But Peter Muliisa, a legal and corporate affairs officer for Uganda National Oil Co., said the project “is aimed at getting people out of energy poverty, as up to 68% of people in sub-Saharan Africa have no access to electricity.”
The two largest foreign investors in the pipeline, as well as upstream extraction projects, are France-based TotalEnergies and China National Offshore Oil Corp. The project also involves Tanzania Petroleum Development Corp. and Uganda National Oil Co.
“Fossil fuels won’t be completely eliminated in the world,” Muliisa said. “It is up to us to decide how to utilize our resources.”
Chinese oil companies are pouring money into exploring for and producing oil and gas in Africa. More than 25% of China’s oil and gas imports come from Africa, which is its second-largest source of supply, after the Middle East. China’s growing demand for energy has spurred its effort to diversify the countries it imports from, and its upstream reach has significantly increased to include nearly 20 African countries. Nigeria, the continent’s top oil producer, is one of China’s biggest oil trading partners. The West African country hopes to increase crude production to 3 million barrels per day from 2 million at present, but it is struggling to reach its target due to widespread theft.
According to analysts, up to 80% of China’s crude oil will come from imports over the next 15 years, as domestic output continues to fall. But some worry that heavy dependence on one region could make China vulnerable, potentially impacting the rest of the world, which depends on China for myriad products.
“It’s important to get oil from every part of the world, including Africa,” says Kai Xue, a Beijing-based Africa business expert.

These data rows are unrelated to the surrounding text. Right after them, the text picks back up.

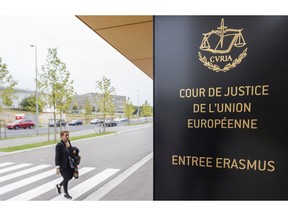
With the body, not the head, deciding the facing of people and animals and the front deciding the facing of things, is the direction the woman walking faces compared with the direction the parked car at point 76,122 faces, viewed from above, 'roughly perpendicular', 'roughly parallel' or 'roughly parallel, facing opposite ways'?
roughly perpendicular

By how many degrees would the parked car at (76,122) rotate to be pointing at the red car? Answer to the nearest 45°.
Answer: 0° — it already faces it

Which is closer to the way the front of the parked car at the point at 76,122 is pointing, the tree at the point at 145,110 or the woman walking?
the woman walking

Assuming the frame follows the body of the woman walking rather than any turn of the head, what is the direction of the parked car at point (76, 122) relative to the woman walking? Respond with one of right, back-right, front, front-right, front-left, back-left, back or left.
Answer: back-left

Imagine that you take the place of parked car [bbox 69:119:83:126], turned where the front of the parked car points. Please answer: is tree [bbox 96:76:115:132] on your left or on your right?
on your left

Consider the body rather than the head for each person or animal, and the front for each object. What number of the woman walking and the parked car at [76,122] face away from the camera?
0
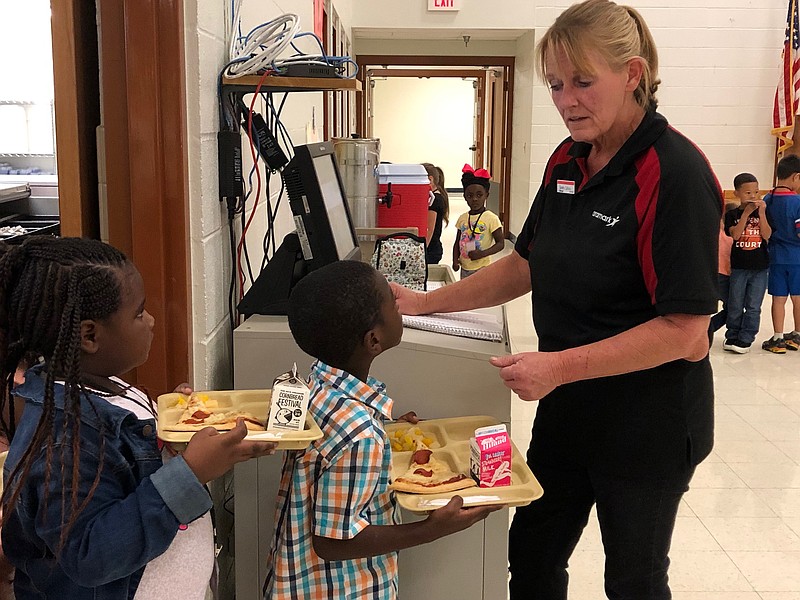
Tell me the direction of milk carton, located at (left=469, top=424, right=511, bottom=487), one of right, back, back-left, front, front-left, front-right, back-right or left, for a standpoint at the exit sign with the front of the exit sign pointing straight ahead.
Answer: front

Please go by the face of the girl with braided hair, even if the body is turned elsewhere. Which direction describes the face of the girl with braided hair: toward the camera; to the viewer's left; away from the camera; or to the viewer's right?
to the viewer's right

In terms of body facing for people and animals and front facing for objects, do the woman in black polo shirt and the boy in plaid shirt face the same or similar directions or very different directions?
very different directions

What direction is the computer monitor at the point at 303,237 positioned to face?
to the viewer's right

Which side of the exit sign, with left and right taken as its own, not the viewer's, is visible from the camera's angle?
front

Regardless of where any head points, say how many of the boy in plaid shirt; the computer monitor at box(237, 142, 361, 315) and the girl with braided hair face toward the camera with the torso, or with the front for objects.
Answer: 0

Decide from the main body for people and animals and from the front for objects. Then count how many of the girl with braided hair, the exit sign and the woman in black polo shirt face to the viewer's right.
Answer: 1

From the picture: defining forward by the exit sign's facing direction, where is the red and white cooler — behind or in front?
in front

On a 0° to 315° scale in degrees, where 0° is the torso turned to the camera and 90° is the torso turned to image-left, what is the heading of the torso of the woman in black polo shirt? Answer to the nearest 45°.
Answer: approximately 45°

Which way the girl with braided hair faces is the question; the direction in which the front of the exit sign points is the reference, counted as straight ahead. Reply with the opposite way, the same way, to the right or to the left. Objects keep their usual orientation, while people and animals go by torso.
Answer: to the left

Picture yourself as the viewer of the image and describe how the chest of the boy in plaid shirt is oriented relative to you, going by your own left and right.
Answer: facing away from the viewer and to the right of the viewer

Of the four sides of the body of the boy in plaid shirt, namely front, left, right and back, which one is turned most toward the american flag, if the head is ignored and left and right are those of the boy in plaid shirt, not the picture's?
front

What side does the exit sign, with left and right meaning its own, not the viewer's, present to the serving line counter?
front
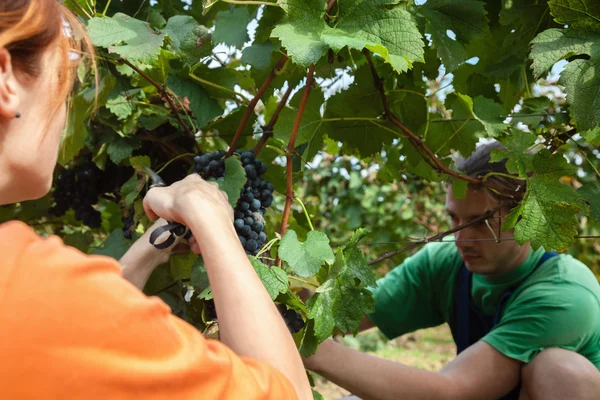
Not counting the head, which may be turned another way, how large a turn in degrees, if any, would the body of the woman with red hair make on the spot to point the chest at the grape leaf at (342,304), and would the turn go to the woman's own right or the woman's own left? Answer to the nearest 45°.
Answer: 0° — they already face it

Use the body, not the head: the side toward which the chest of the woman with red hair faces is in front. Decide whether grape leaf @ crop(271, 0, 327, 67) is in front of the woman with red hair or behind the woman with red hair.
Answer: in front

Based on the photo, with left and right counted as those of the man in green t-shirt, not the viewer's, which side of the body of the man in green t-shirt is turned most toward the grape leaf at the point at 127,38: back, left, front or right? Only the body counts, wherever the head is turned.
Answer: front

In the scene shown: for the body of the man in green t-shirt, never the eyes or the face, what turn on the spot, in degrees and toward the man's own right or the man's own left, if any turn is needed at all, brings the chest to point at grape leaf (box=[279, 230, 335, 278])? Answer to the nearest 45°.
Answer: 0° — they already face it

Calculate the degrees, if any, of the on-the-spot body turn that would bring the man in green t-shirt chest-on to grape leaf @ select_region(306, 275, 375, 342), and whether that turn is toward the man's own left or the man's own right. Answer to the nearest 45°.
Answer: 0° — they already face it

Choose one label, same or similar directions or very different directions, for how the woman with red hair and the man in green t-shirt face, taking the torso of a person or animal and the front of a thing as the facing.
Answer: very different directions

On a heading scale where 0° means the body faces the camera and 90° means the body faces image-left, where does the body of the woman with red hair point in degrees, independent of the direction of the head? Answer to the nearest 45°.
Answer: approximately 225°

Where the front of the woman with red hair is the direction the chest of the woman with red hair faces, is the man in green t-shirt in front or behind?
in front

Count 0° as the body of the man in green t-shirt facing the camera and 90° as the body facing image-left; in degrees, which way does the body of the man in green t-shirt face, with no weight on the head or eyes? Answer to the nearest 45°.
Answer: approximately 45°

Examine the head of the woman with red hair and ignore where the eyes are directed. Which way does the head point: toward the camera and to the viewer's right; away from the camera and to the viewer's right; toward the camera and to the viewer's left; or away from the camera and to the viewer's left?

Xue argues that, “Over the long term, Chinese oil and gas investment overseas [will] decline because electric vehicles and other ways of cutting back on oil consumption are taking hold in China.”
At the same time, Africa’s energy demand is projected to be 30% higher in 2040 than it is today. The Ugandan government, however, is having difficulty securing funding for a local refinery and has had to acknowledge that the project will not be completed before 2027.
Opponents of the pipeline worry that Uganda’s oil production may have a similar effect as in Nigeria, where over half the country’s oil earnings might soon be needed just to clean up the environmental damage from oil production.
“The EACOP [project] will do the same, as it slowly and steadily destroys the environment and the communities that depend on it,” Morris says.